Hanlar - Kervansaraylar
Hanlar, tüccarların, kiracıların kendileri ve karavanları ve daha sonra diğer tüm yolcuların konaklama ve geceleme buldukları kamu oryantal mimarinin önemli inşuatlarındandır. Bu binalar, ticaret kervanlarının geçtiği yollarda ve yerleşim yerlerinde inşa ediliyormuş. Hanlarda gecelemeden başka bu yerlerde ticaret de yapılmaktaymış. Kentsel alanlarda, han genellikle dükkanlarla çevrili bir pazarda, bir caminin ve bir hamamın yakınlarında bulunuyormuş. Hiçbiryerde çarşı han olmadan hayal bile edilemezmiş. Hanları, daha zengin insanlar ve gezginlerin ucuz veya ücretsiz gecelik konaklamalar bulduğu üst düzey memurlar tarafından inşa ediliyormuş. Büyük alışveriş merkezlerinde, bu konakların katı oluyormuş ve neredeyse kare bir avluya sahiplermiş. Genellikle, kapının yanlarında veya içinde nallama için atölyeler, araba tamir atölyeleri vb. varmış. Hanların temel bir unsuru olan ahır, binanın bir tarafında veya ayrı bir avluda yer alıyormuş. Avluda her tarafında da geniş bir revak varmış. Alluda mallar indirilir ve yükleniyormuş. Zemin kattaki odalarda tüccarlar mallarını bırakyıormuş. Tüccarlar için adalar birinci katta ve her birini ısıtma için bir baca varmış. Hanların avlusunda bir kuyu veya bir şadırvanın yanı sıra bir güç kaynağı teknesi varmış. Avlunun ortasında, bazı hanlarda, mescit (minaresi olmayan küçük bir cami) varmış. Hanlarda neredeyse hiç eşya yokmuş ve yolcular yatak takımları ve diğer ihtiyaçlarını gideren eşyalar taşıyormuş. Hanın dışında dükankırınca yemek yiyorlarmış.

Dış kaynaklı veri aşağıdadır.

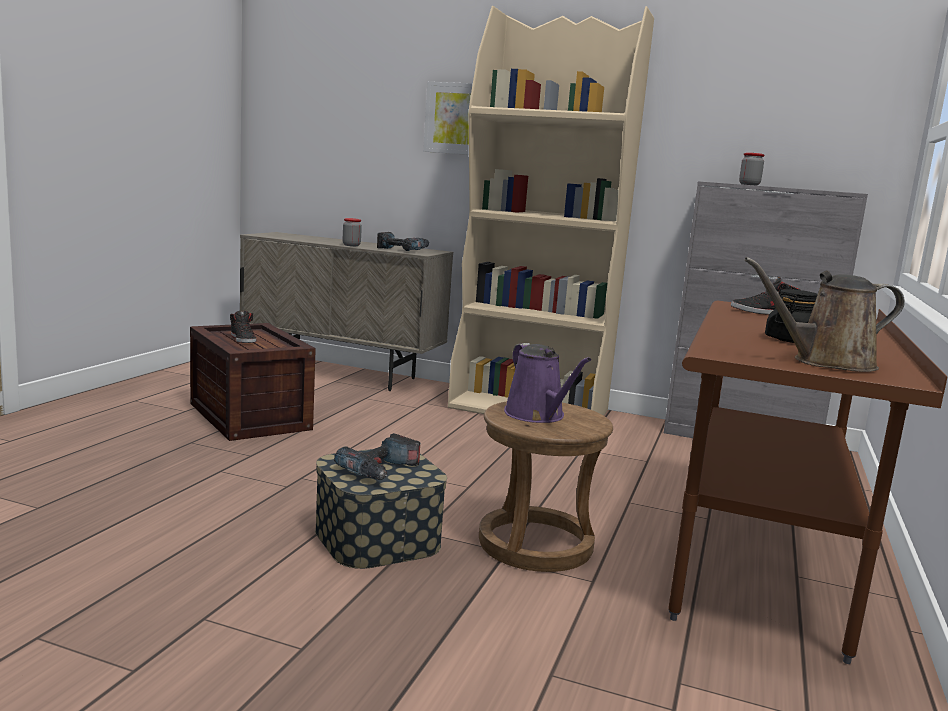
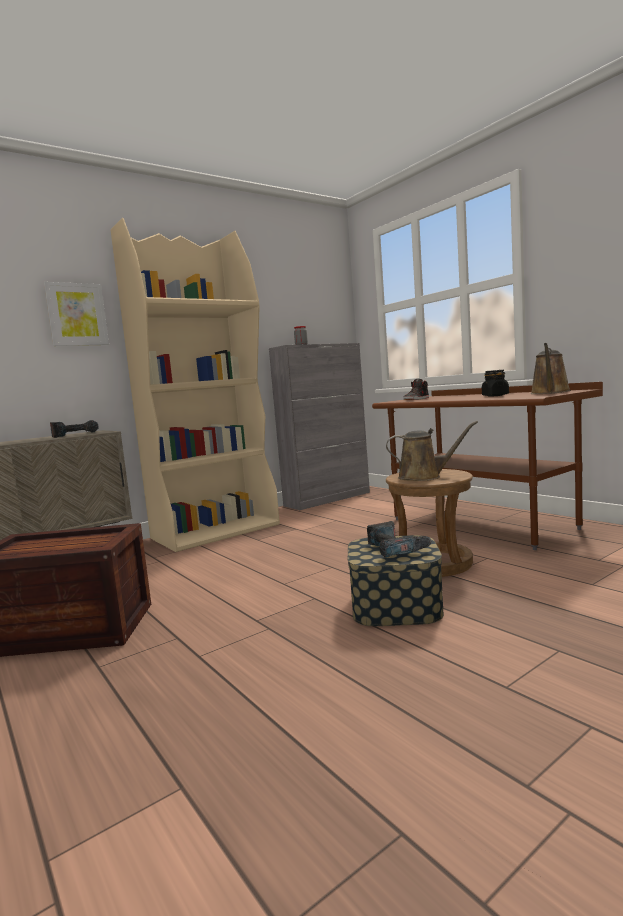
camera: 55 degrees left, 5 degrees down
(243, 339) = (49, 547): black shoe -> none
(351, 245) = (25, 441): jar -> none
(537, 415) = (424, 477): purple watering can -> brown watering can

Üsküp'ün geçmişte gelişmiş bir ticaret ve zanaat merkezi olduğu bilinmektedir. Buraya ticari mal taşıyan karavanlar ve yolcular geliyormuş. Sonuç olarak, Osmanlı yönetiminin ilk on yıllarında, yolcu konankları inşa etmek gerekiyormuş - hanlar veya kervansaraylar. Sayıları oldukça büyükmüş, bu da esas olarak bazı vakf’iyelerin vakıfnamelerinden elde edilen verilerden ve bazı seyahat yazarlarında bulunanlardan çıkarılabilir. Böylece, XVI. yüzyılın ortalarında Üsküp'te onüç han ve kervansaray tescil edilmiştir.